- **What you should do**
From the listing below, return each line that includes "free".

- **Material supplied**
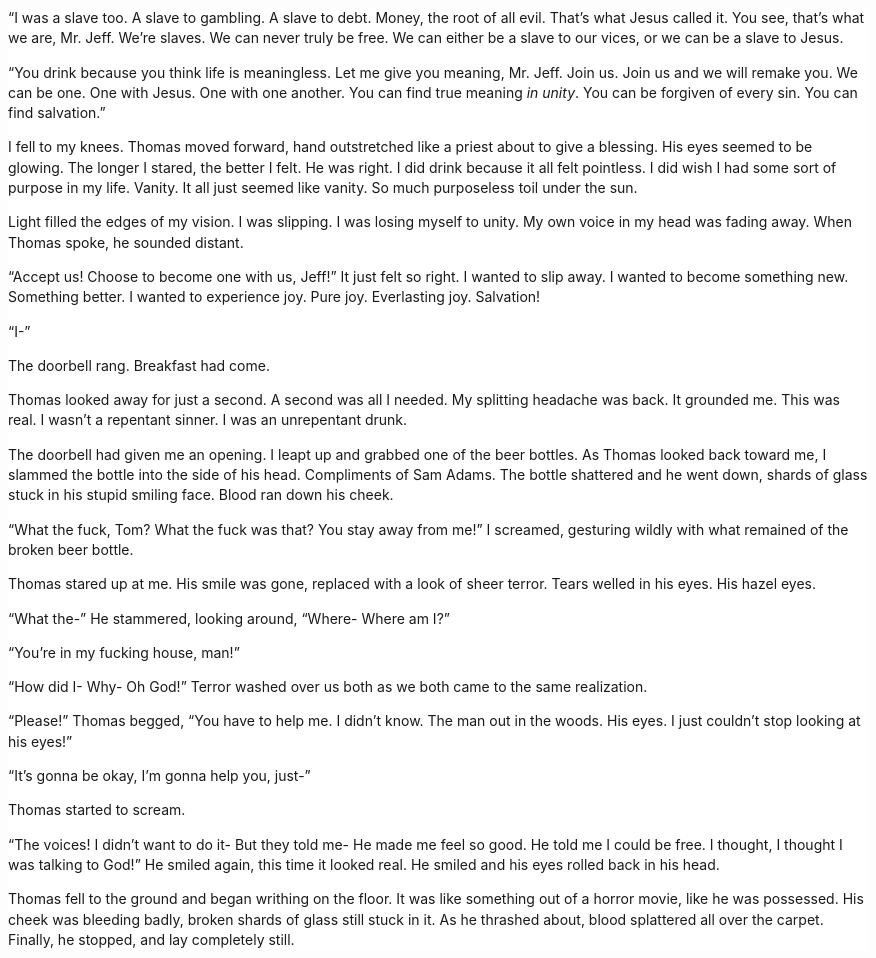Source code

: “I  was a slave too. A slave to gambling. A slave to debt. Money, the root of all evil. That’s what Jesus called it. You see, that’s what we are, Mr. Jeff. We’re slaves. We can never truly be free. We can either be a slave to our vices, or we can be a slave to Jesus.

“You drink because you think life is meaningless. Let me give you meaning, Mr. Jeff. Join us. Join us and we will remake you. We can be one. One with Jesus. One with one another. You can find true meaning *in unity*. You can be forgiven of every sin. You can find salvation.”

I fell to my knees. Thomas moved forward, hand outstretched like a priest about to give a blessing. His eyes seemed to be glowing. The longer I stared, the better I felt. He was right. I did drink because it all felt pointless. I did wish I had some sort of purpose in my life. Vanity. It all just seemed like vanity. So much purposeless toil under the sun.

Light filled the edges of my vision. I was slipping. I was losing myself to unity. My own voice in my head was fading away. When Thomas spoke, he sounded distant.

“Accept us! Choose to become one with us, Jeff!” It just felt so right. I wanted to slip away. I wanted to become something new. Something better. I wanted to experience joy. Pure joy. Everlasting joy. Salvation!

“I-”

The doorbell rang. Breakfast had come.

Thomas looked away for just a second. A second was all I needed. My splitting headache was back. It grounded me. This was real. I wasn’t a repentant sinner. I was an unrepentant drunk.

The doorbell had given me an opening. I leapt up and grabbed one of the beer bottles. As Thomas looked back toward me, I slammed the bottle into the side of his head. Compliments of Sam Adams. The bottle shattered and he went down, shards of glass stuck in his stupid smiling face. Blood ran down his cheek.

“What the fuck, Tom? What the fuck was that? You stay away from me!” I screamed, gesturing wildly with what remained of the broken beer bottle.

Thomas stared up at me. His smile was gone, replaced with a look of sheer terror. Tears welled in his eyes. His hazel eyes.

“What the-” He stammered, looking around, “Where- Where am I?”

“You’re in my fucking house, man!”

“How did I- Why- Oh God!” Terror washed over us both as we both came to the same realization.

“Please!” Thomas begged, “You have to help me. I didn’t know. The man out in the woods. His eyes. I just couldn’t stop looking at his eyes!”

“It’s gonna be okay, I’m gonna help you, just-”

Thomas started to scream.

“The voices! I didn’t want to do it- But they told me- He made me feel so good. He told me I could be free. I thought, I thought I was talking to God!” He smiled again, this time it looked real. He smiled and his eyes rolled back in his head.

Thomas fell to the ground and began writhing on the floor. It was like something out of a horror movie, like he was possessed. His cheek was bleeding badly, broken shards of glass still stuck in it. As he thrashed about, blood splattered all over the carpet. Finally, he stopped, and lay completely still.
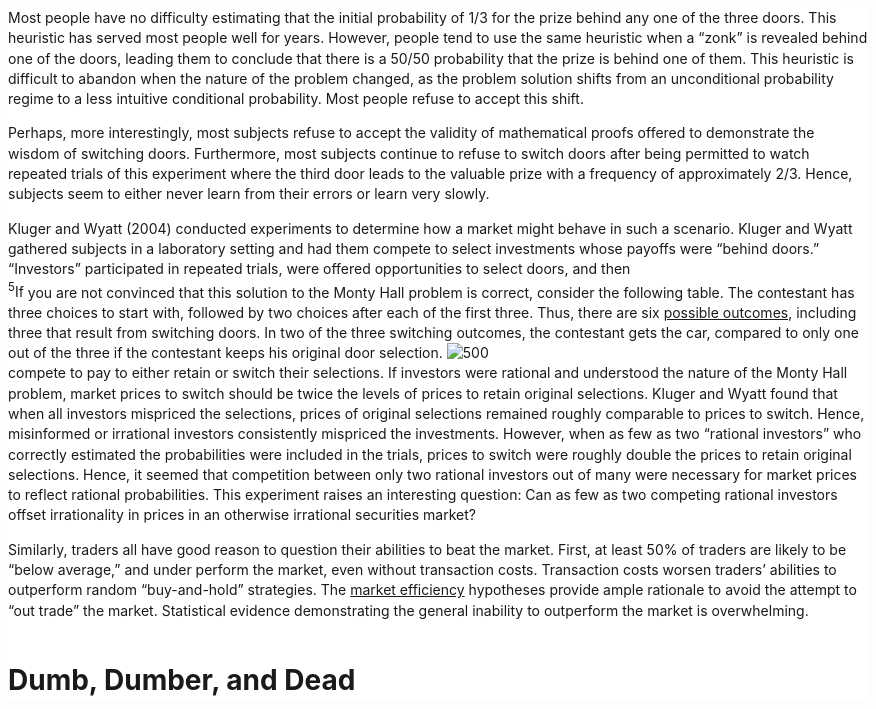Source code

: Most people have no difficulty estimating that the initial probability of  $1/3$   for the prize behind any one of the three doors. This heuristic has served most people well for years. However, people tend to use the same heuristic when a “zonk” is revealed behind one of the doors, leading them to conclude that there is a 50/50 probability that the prize is behind one of them. This heuristic is difficult to abandon when the nature of the problem changed, as the problem solution shifts from an unconditional probability regime to a less intuitive conditional probability. Most people refuse to accept this shift.  

Perhaps, more interestingly, most subjects refuse to accept the validity of mathematical proofs offered to demonstrate the wisdom of switching doors. Furthermore, most subjects continue to refuse to switch doors after being permitted to watch repeated trials of this experiment where the third door leads to the valuable prize with a frequency of approximately 2/3. Hence, subjects seem to either never learn from their errors or learn very slowly.  

Kluger and Wyatt (2004)  conducted experiments to determine how a market might behave in such a scenario. Kluger and Wyatt gathered subjects in a laboratory setting and had them compete to select investments whose payoffs were “behind doors.” “Investors” participated in repeated trials, were offered opportunities to select doors, and then  
$^5\mathrm{If}$   you are not convinced that this solution to the Monty Hall problem is correct, consider the following table. The contestant has three choices to start with, followed by two choices after each of the first three. Thus, there are six [possible outcomes](../Financial%20Asset%20Pricing%20Theory%20Overview/Chapter%202%20-%20Uncertainty,%20Information,%20and%20Stochastic%20Processes/Probability%20Space.md), including three that result from switching doors. In two of the three switching outcomes, the contestant gets the car, compared to only one out of the three if the contestant keeps his original door selection. 
 ![500](https://cdn-mineru.openxlab.org.cn/model-mineru/prod/99f538f30e0de355a290039ac17be3643b9660065501f851a4960356e1f49f12.jpg)  
compete to pay to either retain or switch their selections. If investors were rational and understood the nature of the Monty Hall problem, market prices to switch should be twice the levels of prices to retain original selections. Kluger and Wyatt found that when all investors mispriced the selections, prices of original selections remained roughly comparable to prices to switch. Hence, misinformed or irrational investors consistently mispriced the investments. However, when as few as two “rational investors” who correctly estimated the probabilities were included in the trials, prices to switch were roughly double the prices to retain original selections. Hence, it seemed that competition between only two rational investors out of many were necessary for market prices to reflect rational probabilities. This experiment raises an interesting question: Can as few as two competing rational investors offset irrationality in prices in an otherwise irrational securities market?  

Similarly, traders all have good reason to question their abilities to beat the market. First, at least   $50\%$   of traders are likely to be “below average,” and under perform the market, even without transaction costs. Transaction costs worsen traders’ abilities to outperform random “buy-and-hold” strategies. The [market efficiency](Chapter%2012%20Market%20Efficiency.md) hypotheses provide ample rationale to avoid the attempt to “out trade” the market. Statistical evidence demonstrating the general inability to outperform the market is overwhelming.  

# Dumb, Dumber, and Dead  
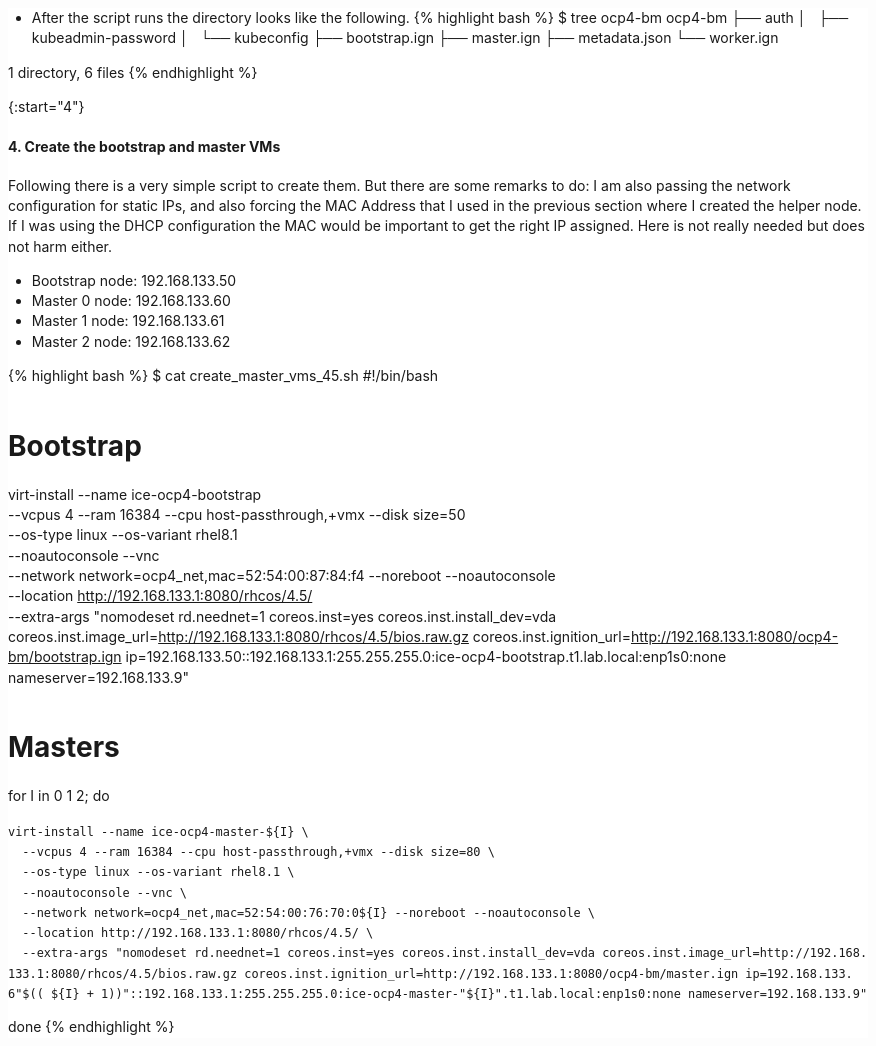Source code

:  - After the script runs the directory looks like the following.
{% highlight bash %}
$ tree ocp4-bm
ocp4-bm
├── auth
│   ├── kubeadmin-password
│   └── kubeconfig
├── bootstrap.ign
├── master.ign
├── metadata.json
└── worker.ign

1 directory, 6 files
{% endhighlight %}

{:start="4"}
#### 4. Create the bootstrap and master VMs

Following there is a very simple script to create them. But there are some remarks to do: I am also passing the network configuration for static IPs, and also forcing the MAC Address that I used in the previous section where I created the helper node. If I was using the DHCP configuration the MAC would be important to get the right IP assigned. Here is not really needed but does not harm either.

 - Bootstrap node: 192.168.133.50
 - Master 0 node: 192.168.133.60
 - Master 1 node: 192.168.133.61
 - Master 2 node: 192.168.133.62

{% highlight bash %}
$ cat create_master_vms_45.sh
#!/bin/bash

# Bootstrap
virt-install --name ice-ocp4-bootstrap \
  --vcpus 4 --ram 16384 --cpu host-passthrough,+vmx --disk size=50 \
  --os-type linux --os-variant rhel8.1 \
  --noautoconsole --vnc \
  --network network=ocp4_net,mac=52:54:00:87:84:f4 --noreboot --noautoconsole \
  --location http://192.168.133.1:8080/rhcos/4.5/ \
  --extra-args "nomodeset rd.neednet=1 coreos.inst=yes coreos.inst.install_dev=vda coreos.inst.image_url=http://192.168.133.1:8080/rhcos/4.5/bios.raw.gz coreos.inst.ignition_url=http://192.168.133.1:8080/ocp4-bm/bootstrap.ign ip=192.168.133.50::192.168.133.1:255.255.255.0:ice-ocp4-bootstrap.t1.lab.local:enp1s0:none nameserver=192.168.133.9"

# Masters
for I in 0 1 2; do

	virt-install --name ice-ocp4-master-${I} \
	  --vcpus 4 --ram 16384 --cpu host-passthrough,+vmx --disk size=80 \
	  --os-type linux --os-variant rhel8.1 \
	  --noautoconsole --vnc \
	  --network network=ocp4_net,mac=52:54:00:76:70:0${I} --noreboot --noautoconsole \
	  --location http://192.168.133.1:8080/rhcos/4.5/ \
	  --extra-args "nomodeset rd.neednet=1 coreos.inst=yes coreos.inst.install_dev=vda coreos.inst.image_url=http://192.168.133.1:8080/rhcos/4.5/bios.raw.gz coreos.inst.ignition_url=http://192.168.133.1:8080/ocp4-bm/master.ign ip=192.168.133.6"$(( ${I} + 1))"::192.168.133.1:255.255.255.0:ice-ocp4-master-"${I}".t1.lab.local:enp1s0:none nameserver=192.168.133.9"

done
{% endhighlight %}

- **Response below**
: “I  was a slave too. A slave to gambling. A slave to debt. Money, the root of all evil. That’s what Jesus called it. You see, that’s what we are, Mr. Jeff. We’re slaves. We can never truly be free. We can either be a slave to our vices, or we can be a slave to Jesus.
“The voices! I didn’t want to do it- But they told me- He made me feel so good. He told me I could be free. I thought, I thought I was talking to God!” He smiled again, this time it looked real. He smiled and his eyes rolled back in his head.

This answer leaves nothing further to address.